▸ DATA ENTRIES

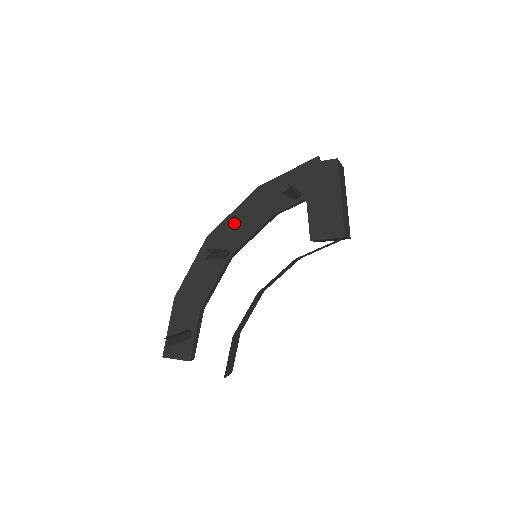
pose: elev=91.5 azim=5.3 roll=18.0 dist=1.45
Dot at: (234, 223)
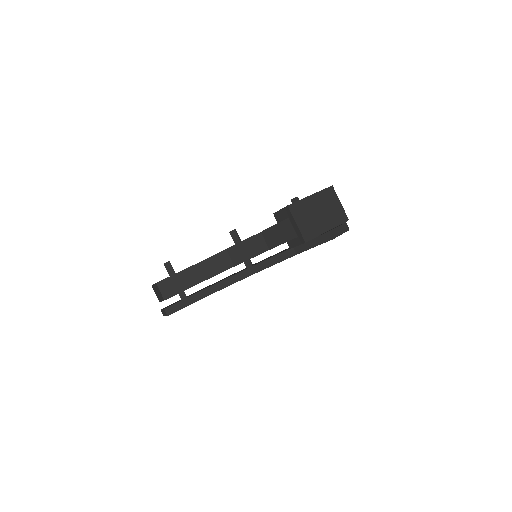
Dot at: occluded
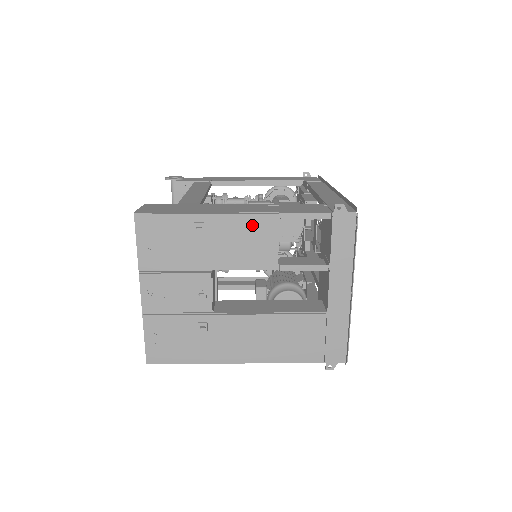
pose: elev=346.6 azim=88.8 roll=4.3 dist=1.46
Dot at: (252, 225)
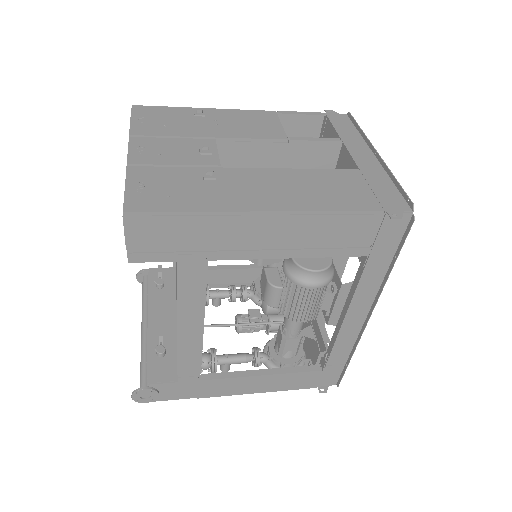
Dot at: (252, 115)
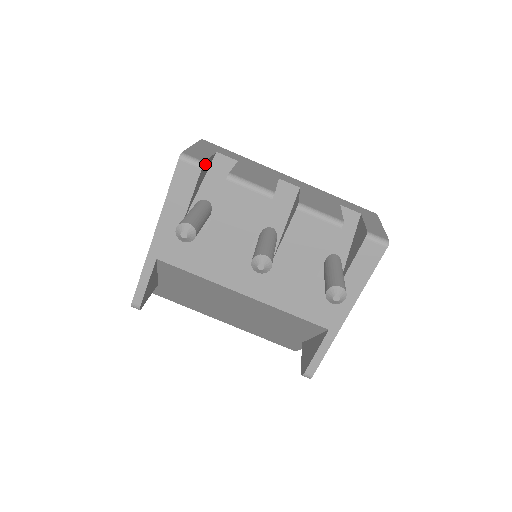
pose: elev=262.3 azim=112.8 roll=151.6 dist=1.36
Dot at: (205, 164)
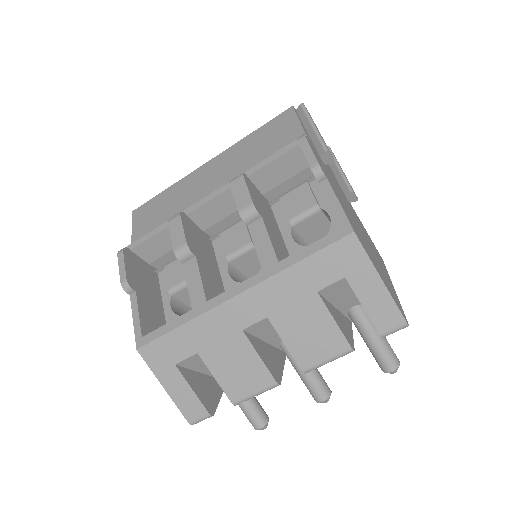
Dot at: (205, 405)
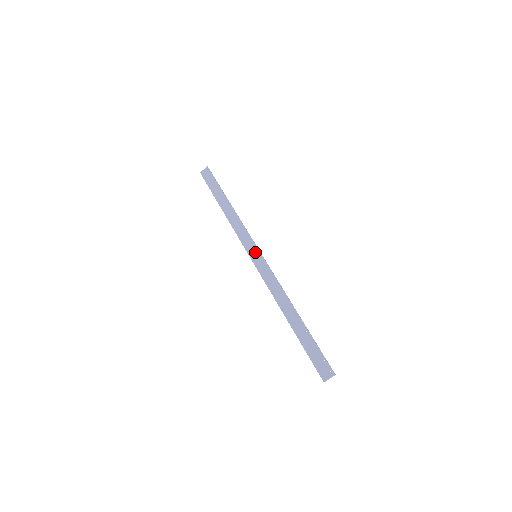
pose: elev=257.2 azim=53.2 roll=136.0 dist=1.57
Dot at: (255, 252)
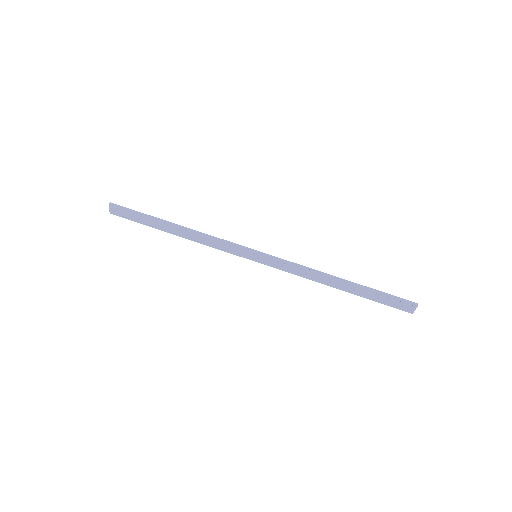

▸ OBJECTIVE
Rewrite all the records above, changing "pose" to "camera" and keeping every other line the same. Leave out the pictures.

▸ CORRECT RESPONSE
camera: elev=91.5 azim=5.3 roll=18.0 dist=1.45
Dot at: (234, 223)
Dot at: occluded
camera: elev=346.6 azim=88.8 roll=4.3 dist=1.46
Dot at: (252, 225)
Dot at: (252, 115)
camera: elev=262.3 azim=112.8 roll=151.6 dist=1.36
Dot at: (205, 164)
Dot at: (205, 405)
camera: elev=257.2 azim=53.2 roll=136.0 dist=1.57
Dot at: (255, 252)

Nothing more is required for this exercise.